Em 8 de janeiro, a moeda foi
desvalorizada na média de 20%
e foi instaurado um esquema de
câmbio múltiplo: 2,60 bolívares fortes por dólar para importação de alimentos, remédios e
bens de capital; 4,30 bolívares
fortes por dólar para exportações petrolíferas e importações
não prioritárias.
Por fim, foi criado um tipo de
câmbio livre, que naquele momento estava em 6,25 bolívares
fortes por dólar.
Na semana passada, o mercado de câmbio livre foi fechado,
depois de a taxa ter chegado a
8,20 bolívares fortes por dólar,
o que implicava uma desvalorização de 30% entre janeiro e
maio de 2010.
Agora esse mercado será redefinido, e veremos se os câmbios alcançam as metas de estabilidade e acesso.
O mercado livre era a opção
mais acessível que os venezuelanos dispunham para trocar
bolívares por dólares.
Após a desvalorização de 8 de
janeiro, muitos apostavam que
a taxa de câmbio livre poderia
se aproximar da taxa do câmbio
preferencial superior (4,30 bolívares fortes por dólar), ou pelo menos se estabilizar.
Essa suposição ingênua se
baseava na conjunção de três
fatores: a) o petróleo parecia
prestes a estabilizar-se em cerca de US$ 70 o barril; b) a esse
preço, o governo poderia injetar mais dólares a 4,30 bolívares fortes; e c) em ano eleitoral,
o governo teria incentivos para
frear os efeitos inflacionários
da desvalorização e estimular a
atividade econômica.
Essa hipótese não se concretizou, e a realidade confirmou
as expectativas apocalípticas
feitas pelos previsores habituais de catástrofes.
O que aconteceu?

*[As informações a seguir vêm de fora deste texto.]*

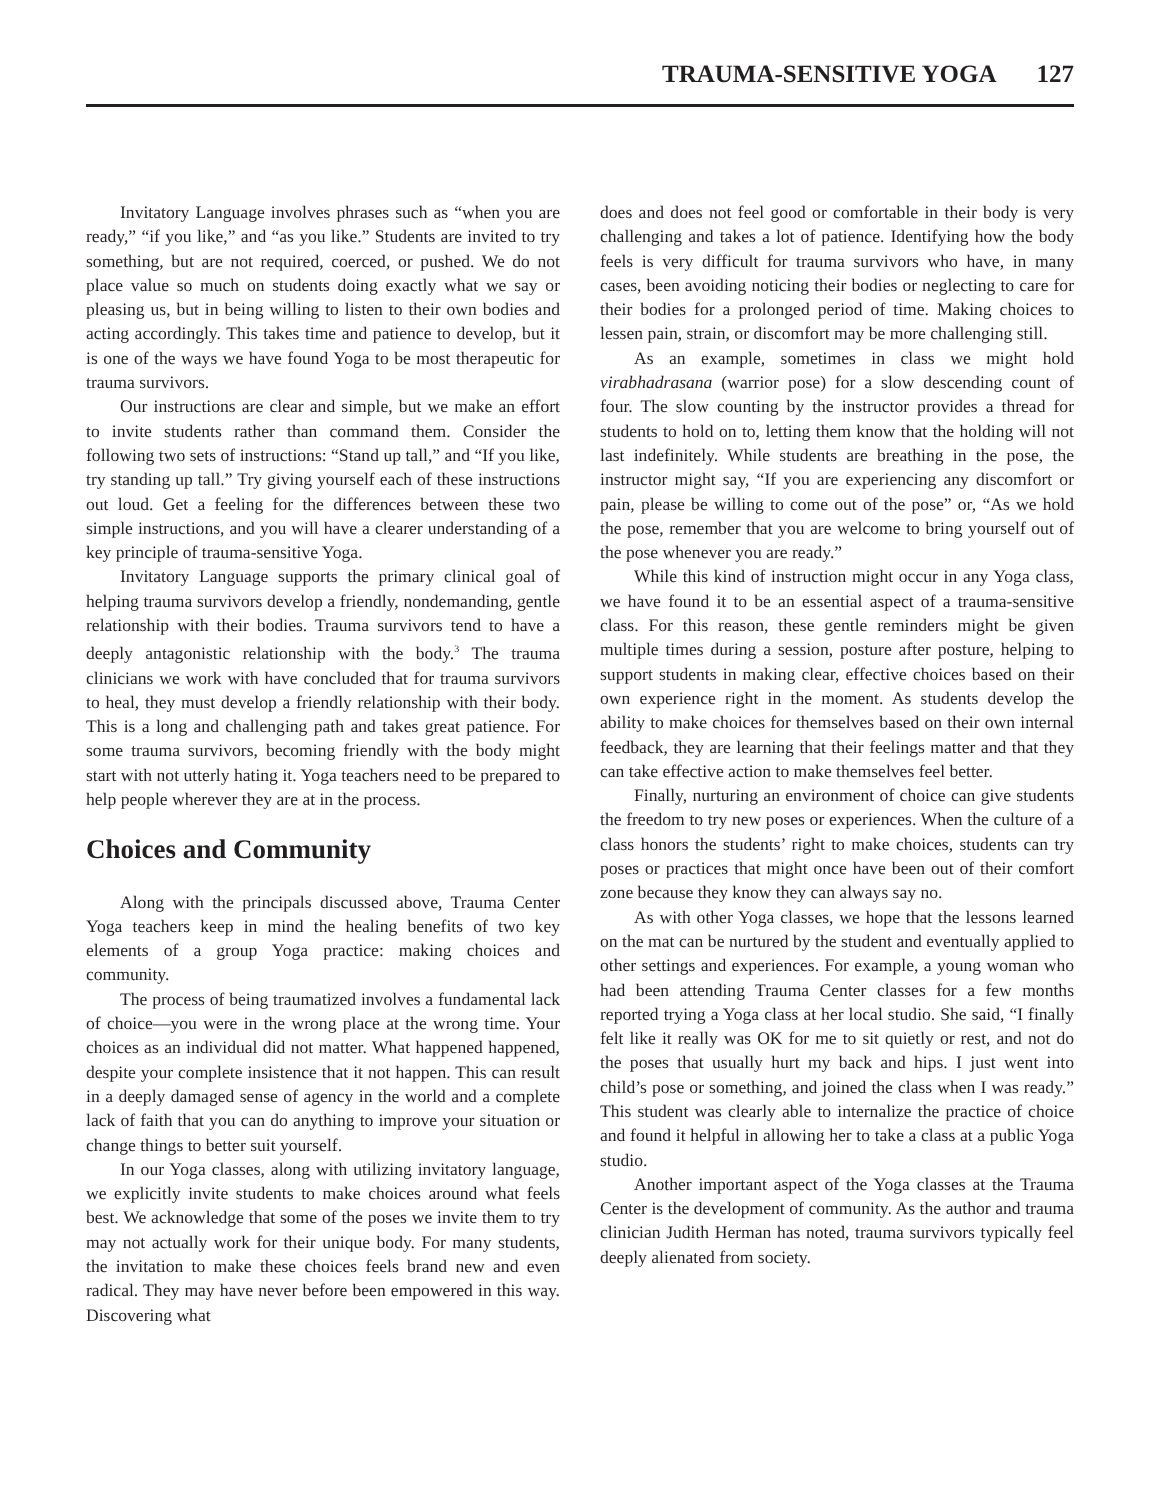TRAUMA-SENSITIVE YOGA 127
Invitatory Language involves phrases such as “when you are ready,” “if you like,” and “as you like.” Students are invited to try something, but are not required, coerced, or pushed. We do not place value so much on students doing exactly what we say or pleasing us, but in being willing to listen to their own bodies and acting accordingly. This takes time and patience to develop, but it is one of the ways we have found Yoga to be most therapeutic for trauma survivors.
Our instructions are clear and simple, but we make an effort to invite students rather than command them. Consider the following two sets of instructions: “Stand up tall,” and “If you like, try standing up tall.” Try giving yourself each of these instructions out loud. Get a feeling for the differences between these two simple instructions, and you will have a clearer understanding of a key principle of trauma-sensitive Yoga.
Invitatory Language supports the primary clinical goal of helping trauma survivors develop a friendly, nondemanding, gentle relationship with their bodies. Trauma survivors tend to have a deeply antagonistic relationship with the body.<sup>3</sup> The trauma clinicians we work with have concluded that for trauma survivors to heal, they must develop a friendly relationship with their body. This is a long and challenging path and takes great patience. For some trauma survivors, becoming friendly with the body might start with not utterly hating it. Yoga teachers need to be prepared to help people wherever they are at in the process.
Choices and Community
Along with the principals discussed above, Trauma Center Yoga teachers keep in mind the healing benefits of two key elements of a group Yoga practice: making choices and community.
The process of being traumatized involves a fundamental lack of choice—you were in the wrong place at the wrong time. Your choices as an individual did not matter. What happened happened, despite your complete insistence that it not happen. This can result in a deeply damaged sense of agency in the world and a complete lack of faith that you can do anything to improve your situation or change things to better suit yourself.
In our Yoga classes, along with utilizing invitatory language, we explicitly invite students to make choices around what feels best. We acknowledge that some of the poses we invite them to try may not actually work for their unique body. For many students, the invitation to make these choices feels brand new and even radical. They may have never before been empowered in this way. Discovering what
does and does not feel good or comfortable in their body is very challenging and takes a lot of patience. Identifying how the body feels is very difficult for trauma survivors who have, in many cases, been avoiding noticing their bodies or neglecting to care for their bodies for a prolonged period of time. Making choices to lessen pain, strain, or discomfort may be more challenging still.
As an example, sometimes in class we might hold virabhadrasana (warrior pose) for a slow descending count of four. The slow counting by the instructor provides a thread for students to hold on to, letting them know that the holding will not last indefinitely. While students are breathing in the pose, the instructor might say, “If you are experiencing any discomfort or pain, please be willing to come out of the pose” or, “As we hold the pose, remember that you are welcome to bring yourself out of the pose whenever you are ready.”
While this kind of instruction might occur in any Yoga class, we have found it to be an essential aspect of a trauma-sensitive class. For this reason, these gentle reminders might be given multiple times during a session, posture after posture, helping to support students in making clear, effective choices based on their own experience right in the moment. As students develop the ability to make choices for themselves based on their own internal feedback, they are learning that their feelings matter and that they can take effective action to make themselves feel better.
Finally, nurturing an environment of choice can give students the freedom to try new poses or experiences. When the culture of a class honors the students’ right to make choices, students can try poses or practices that might once have been out of their comfort zone because they know they can always say no.
As with other Yoga classes, we hope that the lessons learned on the mat can be nurtured by the student and eventually applied to other settings and experiences. For example, a young woman who had been attending Trauma Center classes for a few months reported trying a Yoga class at her local studio. She said, “I finally felt like it really was OK for me to sit quietly or rest, and not do the poses that usually hurt my back and hips. I just went into child’s pose or something, and joined the class when I was ready.” This student was clearly able to internalize the practice of choice and found it helpful in allowing her to take a class at a public Yoga studio.
Another important aspect of the Yoga classes at the Trauma Center is the development of community. As the author and trauma clinician Judith Herman has noted, trauma survivors typically feel deeply alienated from society.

Em primeiro lugar, a atuação do governo parece revelar que a situação fiscal (balanço entre entradas e saídas de dinheiro do
governo) é pior do que se imaginava até então.
As crises bancária e elétrica
podem ter custado mais do que
o admitido e previsto, e a produção de petróleo talvez seja
inferior às suposições conservadoras de alguns analistas independentes.

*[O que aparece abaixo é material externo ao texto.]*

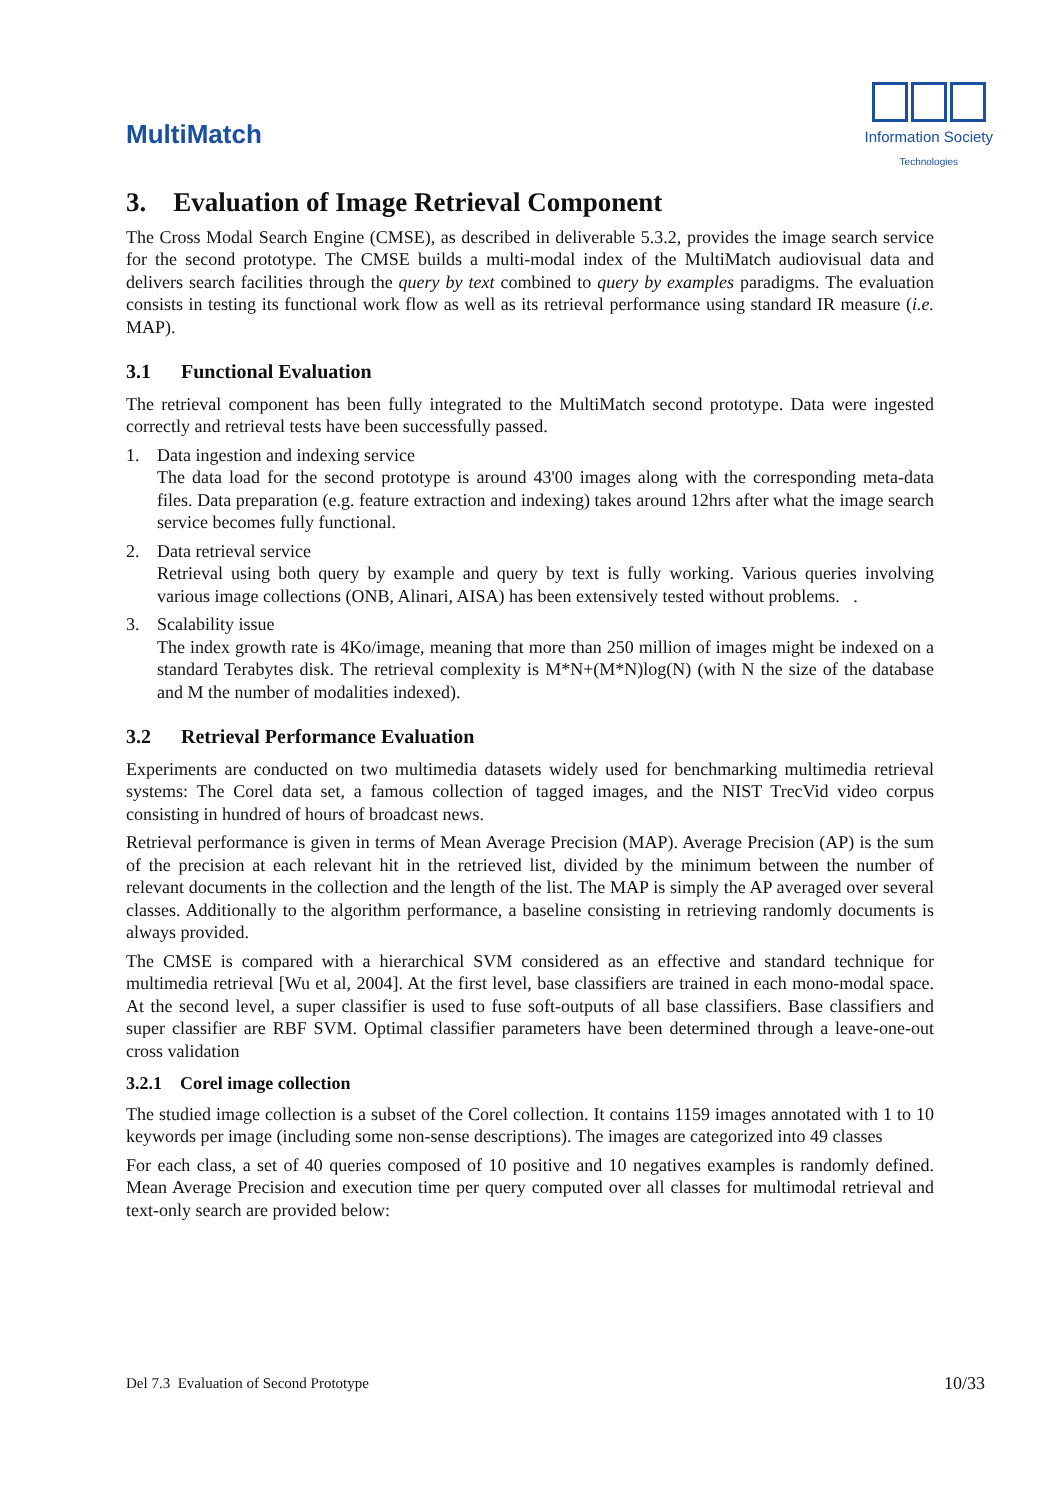MultiMatch
Information Society
Technologies
3. Evaluation of Image Retrieval Component
The Cross Modal Search Engine (CMSE), as described in deliverable 5.3.2, provides the image search service for the second prototype. The CMSE builds a multi-modal index of the MultiMatch audiovisual data and delivers search facilities through the query by text combined to query by examples paradigms. The evaluation consists in testing its functional work flow as well as its retrieval performance using standard IR measure (i.e. MAP).
3.1 Functional Evaluation
The retrieval component has been fully integrated to the MultiMatch second prototype. Data were ingested correctly and retrieval tests have been successfully passed.
1. Data ingestion and indexing service
The data load for the second prototype is around 43'00 images along with the corresponding meta-data files. Data preparation (e.g. feature extraction and indexing) takes around 12hrs after what the image search service becomes fully functional.
2. Data retrieval service
Retrieval using both query by example and query by text is fully working. Various queries involving various image collections (ONB, Alinari, AISA) has been extensively tested without problems. .
3. Scalability issue
The index growth rate is 4Ko/image, meaning that more than 250 million of images might be indexed on a standard Terabytes disk. The retrieval complexity is M*N+(M*N)log(N) (with N the size of the database and M the number of modalities indexed).
3.2 Retrieval Performance Evaluation
Experiments are conducted on two multimedia datasets widely used for benchmarking multimedia retrieval systems: The Corel data set, a famous collection of tagged images, and the NIST TrecVid video corpus consisting in hundred of hours of broadcast news.
Retrieval performance is given in terms of Mean Average Precision (MAP). Average Precision (AP) is the sum of the precision at each relevant hit in the retrieved list, divided by the minimum between the number of relevant documents in the collection and the length of the list. The MAP is simply the AP averaged over several classes. Additionally to the algorithm performance, a baseline consisting in retrieving randomly documents is always provided.
The CMSE is compared with a hierarchical SVM considered as an effective and standard technique for multimedia retrieval [Wu et al, 2004]. At the first level, base classifiers are trained in each mono-modal space. At the second level, a super classifier is used to fuse soft-outputs of all base classifiers. Base classifiers and super classifier are RBF SVM. Optimal classifier parameters have been determined through a leave-one-out cross validation
3.2.1 Corel image collection
The studied image collection is a subset of the Corel collection. It contains 1159 images annotated with 1 to 10 keywords per image (including some non-sense descriptions). The images are categorized into 49 classes
For each class, a set of 40 queries composed of 10 positive and 10 negatives examples is randomly defined. Mean Average Precision and execution time per query computed over all classes for multimodal retrieval and text-only search are provided below:
Del 7.3 Evaluation of Second Prototype 10/33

Finalmente, o governo talvez
não estivesse disposto a gastar
no curto prazo as poucas economias que lhe permitiriam
enfrentar as eleições parlamentares de setembro de 2010.
Todas essas são hipóteses
que procuram encontrar alguma racionalidade nos fatos, antes de admitir argumentos de
pura e simples falta de inteligência e miopia ideológica.
O que os planejadores governamentais deixaram de prever?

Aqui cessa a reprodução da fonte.